Schon beim ersten Freiheitslauf wurde sichtbar, wie schwierig eine solche Vernetzung ist. Manche Initiativen unterstützten den Lauf engagiert, andere blieben trotz vorheriger Kontakte auf Distanz. Mehrfach wurde in der Nachbesprechung deshalb der Wunsch geäußert, parallele Aktionen künftig besser zu koordinieren, statt nebeneinander jeweils um Aufmerksamkeit zu kämpfen.
Für den Freiheitslauf 2.0 soll offenbar ein Friedensreferendum eine zentrale Rolle spielen. Die genaue Ausgestaltung und Trägerschaft müssen noch öffentlich erläutert werden. Nach den Darstellungen in der Besprechung soll es jedoch darum gehen, den gesellschaftlichen Friedenswillen sichtbar zu machen und insbesondere auch die Beziehungen zwischen Deutschen und Russen wieder stärker auf die Ebene zwischenmenschlicher Begegnung zurückzuführen.
Die Abschlusskundgebung am 3. Oktober vor der Dresdner Frauenkirche ist dafür symbolisch gewählt. Die wiederaufgebaute Kirche steht für Zerstörung, Versöhnung und Wiederaufbau – und damit für Themen, die weit über eine einzelne politische Strömung hinausweisen.
Kein perfektes Projekt – aber ein lebendiges
Der Freiheitslauf 2026 war kein durchprofessionalisierter Event. Er hatte keine große Agentur, keine eingespielte Logistikabteilung und kein reichweitenstarkes Mediennetzwerk im Rücken.
Vieles war improvisiert. Manches war schlecht organisiert. Einige Aufgaben blieben an zu wenigen Menschen hängen. Einzelne Erwartungen waren zu hoch, manche Absprachen zu unklar und einige Etappen schlicht zu lang.
Aber der Lauf fand statt.
Er führte von seinem Ausgangspunkt bis nach Berlin. Er überstand Hitze, Erschöpfung, interne Spannungen und einen Angriff auf seine Begleitfahrzeuge. Er brachte Menschen zusammen, die sich andernfalls vermutlich nie begegnet wären. Und er erzeugte offenbar genügend Energie, dass bereits wenige Wochen später niemand ernsthaft über ein Ende sprach.

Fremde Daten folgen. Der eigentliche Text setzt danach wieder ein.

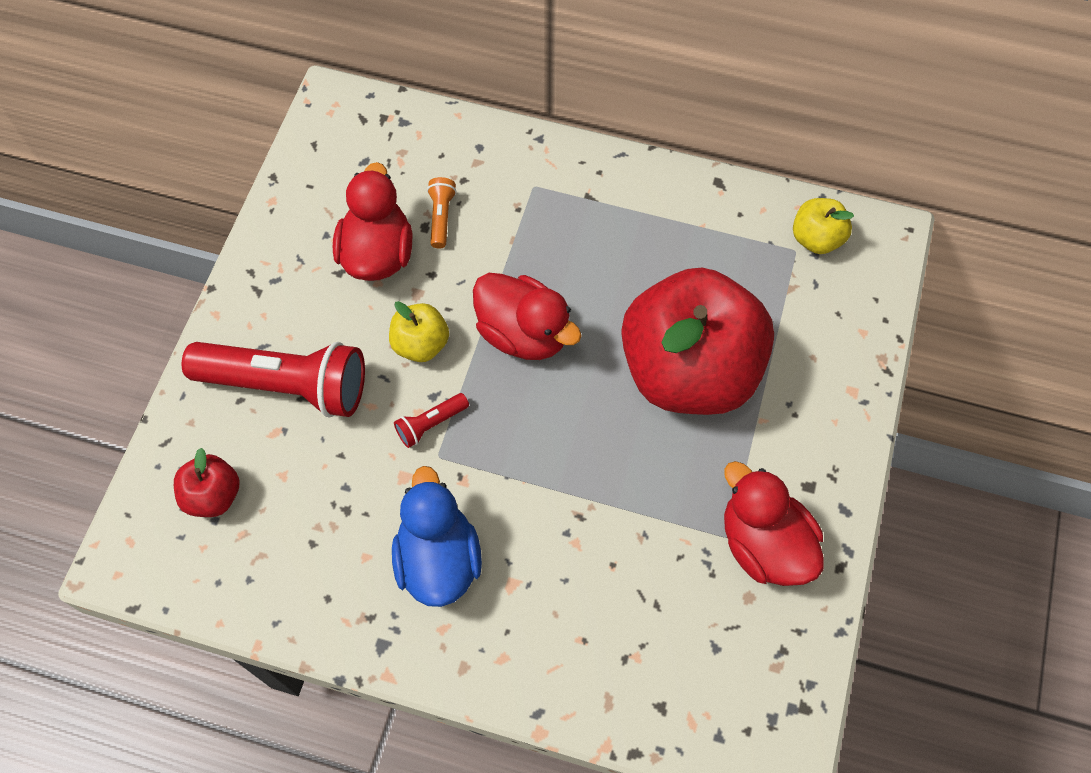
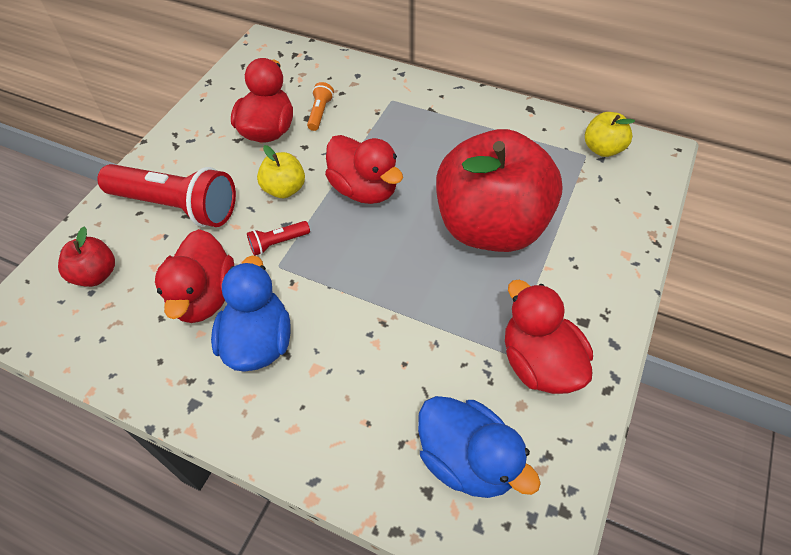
camera: 10 degrees right, 10 degrees down
(358, 509) = (205, 296): none -> red duck
(698, 667) = (468, 459): none -> blue duck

Die entscheidende Frage lautet deshalb nicht, ob beim Freiheitslauf 2026 alles funktioniert hat. Das hat es eindeutig nicht.
Die entscheidende Frage lautet, ob die Beteiligten bereit sind, aus den Fehlern zu lernen, ohne den Geist des ersten Laufs in neuen Organisationsstrukturen zu ersticken.
Die Nachbesprechung gibt Anlass zu vorsichtigem Optimismus. Es wurde nichts schöngeredet. Zugleich ging die Kritik nicht in gegenseitigen Schuldzuweisungen unter. Am Ende blieb der Eindruck: Die Beteiligten wissen heute genauer, was sie geschaffen haben – und auch, was notwendig ist, damit daraus mehr werden kann.
Der Freiheitslauf 2026 ist in Berlin angekommen.
Ob der Freiheitslauf 2.0 am 3. Oktober vor der Frauenkirche tatsächlich eine größere, sichtbarere und besser organisierte Friedensinitiative versammeln kann, wird sich zeigen.
Fest steht aber schon jetzt: Nach dem Lauf ist vor dem Lauf.